(Excerpted text Opens)

The opinion of the court was delivered by: Hon. Jeffrey T. Miller United States District Judge
ORDER DENYING MOTION SEEKING BAIL PENDING EXTRADITION/HABEAS PROCEEDINGS
Pending before this court is a motion for bail by Petitioner Karin Elena Causbie Gullers ("Causbie"), who is currently incarcerated and awaiting extradition to Mexico. Petitioner requests bail in the amount of a $20,000 cash bond. (Doc. No. 16.) The matter was taken under submission by the court following oral argument on January 12, 2009. After a review of the papers submitted by the parties, the arguments made at the hearing, and the applicable authorities, the court DENIES Petitioner's motion for bail.
I. Factual and Procedural Background
On March 27, 2006, the U.S. Attorney's Office filed a Complaint for Extradition against Causbie on behalf of Mexico, where she faces fraud charges stemming from an investment scheme to defraud American and Canadian retirees of over $700,000. (Doc. No. 16-2 at 2, Doc. No. 1 at 3-4.)

(Excerpted text Closes)
(Source material Opens)

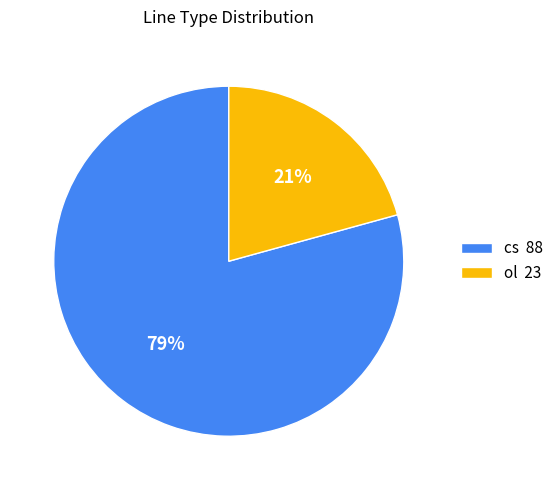

Does ol account for over 50% of the chart?

No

(Source material Closes)

According to the court order, what amount of cash bond does the petitioner request as bail? The material here is unrelated to the court order.

$20,000